▶ _Work instructions_
Reproduce word for word the passage of the news report below on Studio Arena Theatre and Shea's, between "Artpark is still" and "the Lewiston center.", inclusive.

▶ _Exercise text_
Segment Open
Studio Arena Theatre and Shea's Performing Arts Center are close to striking a deal to merge some of the struggling Main Street playhouse's off-stage operations with those of the big Broadway rental house just down the block.

The arrangement would help eliminate Studio's heavy debt while firming up its status as the region's leading producing theater, sources said.

Details of the proposal, which reportedly has been endorsed by both boards of directors and funders, including banks and foundations, are expected to be announced within days.

Kathleen Gaffney, Studio artistic director and chief executive, declined to comment. But Anthony C. Conte, Shea's president and chief executive, and Studio board Chairman Daniel Dintino confirmed that the Shea's executive committee is weighing a plan initiated by Studio to consolidate some of the organizations' functions.

The idea is to cut Studio Arena's costs "while allowing us to continue putting on the kind of professional performances we traditionally have done," said a Studio board member who requested anonymity.

The theater reached out to its neighbor, Shea's, after "a lot of soul-searching" and budget-cutting that still left it mired in debt, the trustee said.

"We realized that by uniting with Shea's, with input from the county, we could probably become much stronger," the trustee said. "It could be advantageous to both organizations without taking away from either."

Erie County gives Studio a substantial annual grant.

"We would only get involved if we could protect Shea's from risk -- not only financial risk but the risk of losing our focus," Conte said.

Studio Arena also extended feelers to Artpark about consolidating certain operations, on the theory that its fall-through-spring programming would complement the Lewiston arts center's summer season, both organizations confirmed.

But Studio was discouraged by various stakeholders from partnering with an organization in another county.

"That was something I did not look favorably on," one of the stakeholders said. "I tried to shoot as many holes in it as I could."

"We're not terribly enamored with the idea of merging with Artpark," another Studio funder said. "To us, Shea's makes a lot more sense."

Artpark is still open to collaborating with Studio Arena "as long as the plan is feasible, doesn't stretch us financially and doesn't interfere with our mission," said Christopher H. Brown, the newly elected board chairman of Artpark & Co., the nonprofit organization that runs the Lewiston center.

Several sources described Studio's money woes as "dire" but said closing down the Theater District anchor is unthinkable.

"Losing Studio Arena would be a terrible blow," one said. "That might sound like a huge exaggeration, until you consider that our rich and diverse theater community is one of our strongest assets."

"I'd never want to see our part of Main Street go dark," the Studio board member said.
Segment Closed
▶ _Exercise data_
Segment Open
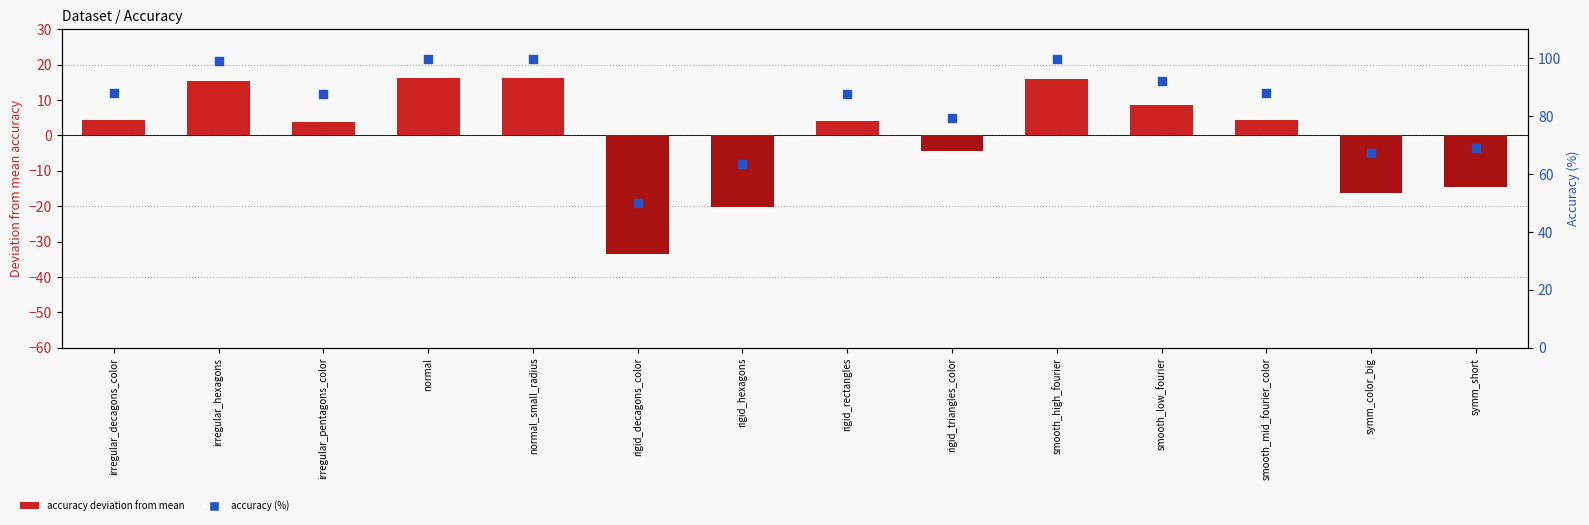

At how many categories does at least one series exceed 0?

14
Segment Closed
▶ _Exercise response_
Artpark is still open to collaborating with Studio Arena "as long as the plan is feasible, doesn't stretch us financially and doesn't interfere with our mission," said Christopher H. Brown, the newly elected board chairman of Artpark & Co., the nonprofit organization that runs the Lewiston center.